2026-06-02Machine Learning

Machine Learning
AI summary

The authors study a problem where a learner repeatedly decides between two actions: one that reveals information but gives no reward, and one that yields a hidden reward but no information. Switching between actions costs the learner, and they measure regret compared to always choosing the best fixed action. Previous algorithms suggested regret grows roughly like T^(2/3), but the authors prove the regret actually grows more slowly, around the square root of T. This finding clarifies the difficulty of this problem and corrects a previous assumption about its complexity.

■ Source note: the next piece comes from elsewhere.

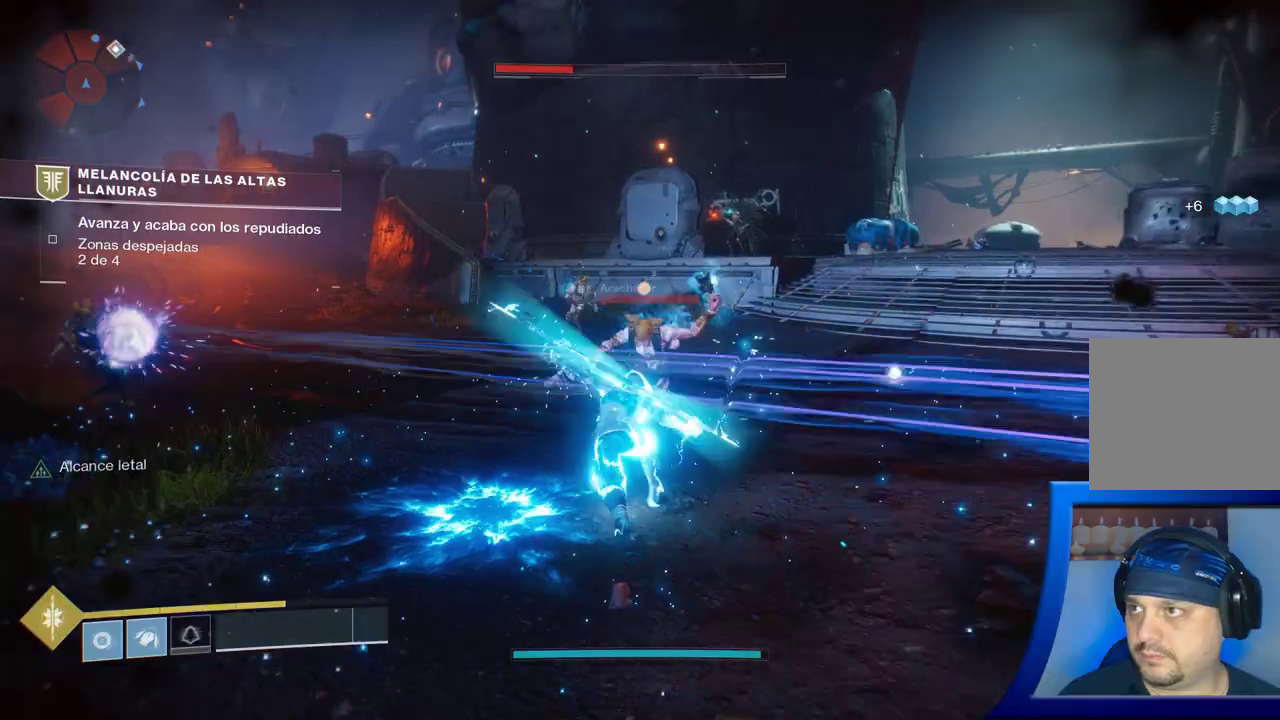
{"buttons": [], "left_stick": "up-left", "right_stick": "left", "events": [[50, "R2", "down"], [167, "R2", "up"], [317, "right_stick", "left"]]}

apple-tasting problemswitching costsregret minimizationoblivious adversaryfeedback graphsminimax regretonline learningrevealing actionblind actionT^(2/3) regret bound
Authors
Tommaso Cesari, Roberto Colomboni
Abstract
We study the two-action apple-tasting problem with switching costs against an oblivious adversary. In an equivalent normalized formulation, at each round the learner chooses between a revealing action and a blind action: the revealing action gives reward $0$ and reveals the hidden value $x_t\in[-1,1]$ of the blind action; the blind action gives reward $x_t$ but reveals nothing. The learner pays one unit whenever they switches actions, and regret is measured against the best fixed action in hindsight. General feedback-graph algorithms with switching costs give $\widetilde O(T^{2/3})$ regret guarantees for this problem. The two-action apple-tasting graph was the natural candidate for the missing $Ω(T^{2/3})$ obstruction in the switching-cost classification: such a lower bound would have transferred to a large family of still-unclassified feedback graphs. We prove that this obstruction is not there: the oblivious minimax expected regret for this problem satisfies \[ \frac{1}{2\sqrt3}\cdot\sqrt T \le R_T^\star \le 2\sqrt{3}\cdot \sqrt{T}. \]